Rezension

Eindrucksvoll einfach

Die Farbe von Milch
von Nell Leyshon

Bewertet mit 4 Sternen

„Dies ist mein Buch und ich schreibe es eigenhändig. Es ist das Jahr des Herrn achtzehnhunderteinunddreißig und ich bin fünfzehn geworden…

Ich bin nicht sehr groß und mein Haar hat die Farbe von Milch. Mein Name ist Mary. M.A.R.Y. So schreibt man die Buchstaben. Ich will erzählen, was passiert ist…“

 

In zunächst gewöhnungsbedürftig einfacher Sprache erzählt hier ein Bauernmädchen ihre Geschichte. Ihr Leben ist kein Honigschlecken, bestimmt durch Arbeit auf dem Hof unter der Knute eines strengen Vaters, der lieber Söhne gehabt hätte. Ganz klar sind wir hier nicht bei den Ingalls in Walnut Grove.

Mary erzählt von ihrem Alltag, den sie fatalistisch hinnimmt. Sie kennt es nicht anders und ist zufrieden. Allerdings ahnt man eine Katastrophe, die im Hintergrund lauert. Aus den Passagen, die die einzelnen Kapitel einleiten, spricht Verzweiflung.
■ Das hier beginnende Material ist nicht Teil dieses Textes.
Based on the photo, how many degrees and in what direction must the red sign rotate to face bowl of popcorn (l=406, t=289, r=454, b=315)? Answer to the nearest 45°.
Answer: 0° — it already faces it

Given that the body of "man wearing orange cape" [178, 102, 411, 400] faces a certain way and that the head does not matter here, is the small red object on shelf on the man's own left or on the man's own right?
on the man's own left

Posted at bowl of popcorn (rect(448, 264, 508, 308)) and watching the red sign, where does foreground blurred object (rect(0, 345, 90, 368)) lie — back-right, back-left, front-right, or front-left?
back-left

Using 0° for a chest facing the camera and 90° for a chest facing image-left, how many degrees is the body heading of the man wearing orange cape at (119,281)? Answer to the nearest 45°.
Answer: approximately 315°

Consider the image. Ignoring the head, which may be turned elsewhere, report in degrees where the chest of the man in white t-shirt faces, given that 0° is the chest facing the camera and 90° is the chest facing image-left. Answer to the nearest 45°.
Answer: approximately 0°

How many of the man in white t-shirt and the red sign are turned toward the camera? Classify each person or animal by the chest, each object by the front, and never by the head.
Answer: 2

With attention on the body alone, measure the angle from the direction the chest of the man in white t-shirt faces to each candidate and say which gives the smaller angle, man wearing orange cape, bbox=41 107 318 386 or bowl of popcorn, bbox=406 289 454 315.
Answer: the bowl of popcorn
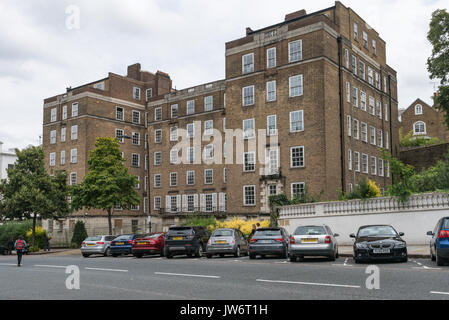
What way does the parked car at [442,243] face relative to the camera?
away from the camera

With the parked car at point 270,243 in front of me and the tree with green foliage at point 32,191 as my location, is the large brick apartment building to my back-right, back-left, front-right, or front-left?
front-left

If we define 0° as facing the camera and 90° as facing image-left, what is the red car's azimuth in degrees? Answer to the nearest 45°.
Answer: approximately 225°

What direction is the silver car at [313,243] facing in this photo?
away from the camera

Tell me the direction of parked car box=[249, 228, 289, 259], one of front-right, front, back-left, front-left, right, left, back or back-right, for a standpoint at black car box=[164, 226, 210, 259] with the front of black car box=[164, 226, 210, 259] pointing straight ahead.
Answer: right

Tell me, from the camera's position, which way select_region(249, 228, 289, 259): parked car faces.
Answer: facing away from the viewer

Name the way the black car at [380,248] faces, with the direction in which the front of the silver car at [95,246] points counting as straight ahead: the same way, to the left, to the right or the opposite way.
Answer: the opposite way

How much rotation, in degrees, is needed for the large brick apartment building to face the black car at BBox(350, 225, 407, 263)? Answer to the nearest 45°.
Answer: approximately 45° to its left

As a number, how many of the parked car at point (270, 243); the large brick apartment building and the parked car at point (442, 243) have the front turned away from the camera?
2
Sie schreibt alles auf, wie es geschah, hat aber nicht mehr viel Zeit?

 

Das ist das Rätsel, das einen hier weiter und weiter lesen lässt. Das Buch entwickelt sehr schnell Sogwirkung, auch wenn es zunächst nur um die kleinen Widrigkeiten des Lebens geht. Väterliche Prügel sind kein Weltkrieg, trotzdem sind sie leidvoll, auch wenn sich Mary in ihrem Bericht auf die blanken Fakten beschränkt. Sie wertet nicht, erzählt, wie es war. Hier liegt das Drama deutlich zwischen den Zeilen und das nimmt mehr mit als jeder Tränenausbruch.
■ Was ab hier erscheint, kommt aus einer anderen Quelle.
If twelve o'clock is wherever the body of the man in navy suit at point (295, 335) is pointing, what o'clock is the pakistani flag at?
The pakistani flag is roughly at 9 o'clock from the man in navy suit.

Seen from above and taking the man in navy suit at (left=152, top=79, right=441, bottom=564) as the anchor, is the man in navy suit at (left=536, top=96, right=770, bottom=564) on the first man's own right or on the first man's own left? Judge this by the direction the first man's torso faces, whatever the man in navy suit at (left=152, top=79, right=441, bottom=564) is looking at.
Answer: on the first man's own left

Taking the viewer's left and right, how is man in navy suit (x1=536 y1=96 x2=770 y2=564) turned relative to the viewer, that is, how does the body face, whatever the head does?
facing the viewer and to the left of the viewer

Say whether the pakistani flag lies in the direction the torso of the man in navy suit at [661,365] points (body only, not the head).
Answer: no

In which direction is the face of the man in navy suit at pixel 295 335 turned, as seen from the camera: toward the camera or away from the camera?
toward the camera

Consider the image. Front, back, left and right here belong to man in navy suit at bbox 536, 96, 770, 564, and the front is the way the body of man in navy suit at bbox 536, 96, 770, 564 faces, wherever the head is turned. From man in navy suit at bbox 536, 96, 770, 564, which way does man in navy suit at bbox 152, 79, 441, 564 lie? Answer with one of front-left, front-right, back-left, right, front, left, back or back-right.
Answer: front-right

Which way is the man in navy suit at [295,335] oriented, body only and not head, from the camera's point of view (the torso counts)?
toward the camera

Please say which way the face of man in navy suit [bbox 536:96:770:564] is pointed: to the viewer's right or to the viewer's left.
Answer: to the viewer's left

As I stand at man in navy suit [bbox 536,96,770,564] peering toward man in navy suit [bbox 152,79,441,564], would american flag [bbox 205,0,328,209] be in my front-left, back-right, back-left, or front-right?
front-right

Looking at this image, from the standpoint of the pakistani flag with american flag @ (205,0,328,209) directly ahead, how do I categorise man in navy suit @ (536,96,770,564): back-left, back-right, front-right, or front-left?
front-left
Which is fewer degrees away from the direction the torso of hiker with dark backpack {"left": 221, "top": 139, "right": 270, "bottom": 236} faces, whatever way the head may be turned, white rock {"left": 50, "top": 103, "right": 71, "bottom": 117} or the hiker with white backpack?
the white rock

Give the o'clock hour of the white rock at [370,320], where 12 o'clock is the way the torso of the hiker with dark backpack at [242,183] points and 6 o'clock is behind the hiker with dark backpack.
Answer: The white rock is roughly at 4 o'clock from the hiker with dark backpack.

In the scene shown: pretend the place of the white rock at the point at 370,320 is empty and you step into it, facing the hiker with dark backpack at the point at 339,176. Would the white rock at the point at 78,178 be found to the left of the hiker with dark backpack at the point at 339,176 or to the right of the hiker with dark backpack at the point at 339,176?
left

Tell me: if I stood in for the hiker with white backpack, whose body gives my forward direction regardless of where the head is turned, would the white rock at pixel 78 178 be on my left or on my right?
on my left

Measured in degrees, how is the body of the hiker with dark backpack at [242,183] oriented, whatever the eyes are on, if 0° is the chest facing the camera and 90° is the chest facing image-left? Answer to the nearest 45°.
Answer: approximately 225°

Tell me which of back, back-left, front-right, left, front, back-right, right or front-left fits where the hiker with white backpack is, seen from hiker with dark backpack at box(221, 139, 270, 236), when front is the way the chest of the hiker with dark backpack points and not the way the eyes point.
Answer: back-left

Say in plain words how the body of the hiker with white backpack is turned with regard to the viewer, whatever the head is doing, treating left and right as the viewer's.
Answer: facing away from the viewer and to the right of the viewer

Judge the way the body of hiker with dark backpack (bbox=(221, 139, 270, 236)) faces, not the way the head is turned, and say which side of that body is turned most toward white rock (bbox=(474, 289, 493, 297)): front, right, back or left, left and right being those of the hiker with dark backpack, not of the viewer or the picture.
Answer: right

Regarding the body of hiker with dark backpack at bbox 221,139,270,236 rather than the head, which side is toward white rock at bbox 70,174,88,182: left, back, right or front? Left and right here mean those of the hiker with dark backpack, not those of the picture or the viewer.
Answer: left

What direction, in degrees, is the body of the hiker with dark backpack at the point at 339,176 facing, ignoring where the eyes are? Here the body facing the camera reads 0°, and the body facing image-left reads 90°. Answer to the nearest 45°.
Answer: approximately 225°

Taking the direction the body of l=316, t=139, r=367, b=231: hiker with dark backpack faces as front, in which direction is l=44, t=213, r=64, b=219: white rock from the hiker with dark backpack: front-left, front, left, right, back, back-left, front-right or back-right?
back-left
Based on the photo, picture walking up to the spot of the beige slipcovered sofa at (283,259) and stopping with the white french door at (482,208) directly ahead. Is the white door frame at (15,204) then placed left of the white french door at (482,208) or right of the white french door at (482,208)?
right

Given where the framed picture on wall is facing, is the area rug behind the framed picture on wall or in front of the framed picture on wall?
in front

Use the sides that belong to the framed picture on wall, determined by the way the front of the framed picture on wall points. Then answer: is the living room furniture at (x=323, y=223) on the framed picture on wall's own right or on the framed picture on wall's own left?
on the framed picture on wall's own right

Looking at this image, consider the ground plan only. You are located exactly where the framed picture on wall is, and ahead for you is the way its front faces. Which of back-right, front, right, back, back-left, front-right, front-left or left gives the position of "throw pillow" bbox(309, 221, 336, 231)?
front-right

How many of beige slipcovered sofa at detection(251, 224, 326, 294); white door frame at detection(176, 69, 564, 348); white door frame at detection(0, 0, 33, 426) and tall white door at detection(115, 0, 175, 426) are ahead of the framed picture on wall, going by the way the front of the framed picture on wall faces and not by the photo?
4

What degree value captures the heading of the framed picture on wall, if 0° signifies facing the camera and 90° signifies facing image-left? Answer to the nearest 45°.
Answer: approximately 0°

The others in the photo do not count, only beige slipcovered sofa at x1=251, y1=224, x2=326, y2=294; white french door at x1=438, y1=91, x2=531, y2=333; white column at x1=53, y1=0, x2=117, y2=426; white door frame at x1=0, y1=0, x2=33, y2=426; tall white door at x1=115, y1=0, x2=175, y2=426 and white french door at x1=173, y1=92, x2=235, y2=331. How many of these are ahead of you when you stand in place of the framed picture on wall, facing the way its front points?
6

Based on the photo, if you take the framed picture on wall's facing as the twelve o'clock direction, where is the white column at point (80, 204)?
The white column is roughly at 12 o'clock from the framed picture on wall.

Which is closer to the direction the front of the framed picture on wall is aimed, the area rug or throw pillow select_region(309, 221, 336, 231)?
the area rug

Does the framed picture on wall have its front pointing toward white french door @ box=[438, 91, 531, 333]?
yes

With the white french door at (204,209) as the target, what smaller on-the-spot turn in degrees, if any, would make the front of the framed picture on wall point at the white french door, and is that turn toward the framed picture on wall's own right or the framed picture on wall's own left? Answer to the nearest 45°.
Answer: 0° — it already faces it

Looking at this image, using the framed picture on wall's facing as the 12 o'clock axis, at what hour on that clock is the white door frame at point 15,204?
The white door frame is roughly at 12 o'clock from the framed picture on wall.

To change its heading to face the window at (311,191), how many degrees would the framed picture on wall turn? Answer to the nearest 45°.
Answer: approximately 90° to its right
Im weiteren Verlauf mausert sich das Geschehen dann doch zu einer Tragödie, die unerwartet trifft. Sehr deutlich wird, dass hier ein einfaches Mädchen ins Unglück rennt und niemals eine Wahl hatte. Das ist nicht neu, aber wahrhaft erschütternd.

 

Sehr geärgert hat mich beim Lesen, dass der Klappentext so viel verraten hat. Das Buch ist kurz und schnell gelesen. Es würde mit einigen großen Überraschungen aufwarten, wenn nicht 90% davon vorher bekannt wären. Jammerschade.

Am Ende bleibt die Frage, kann etwas große Kunst sein, was so schnörkellos daherkommt? Dieses Buch ist eindrucksvoll trotz seiner schlichten Sprache, oder gerade deswegen?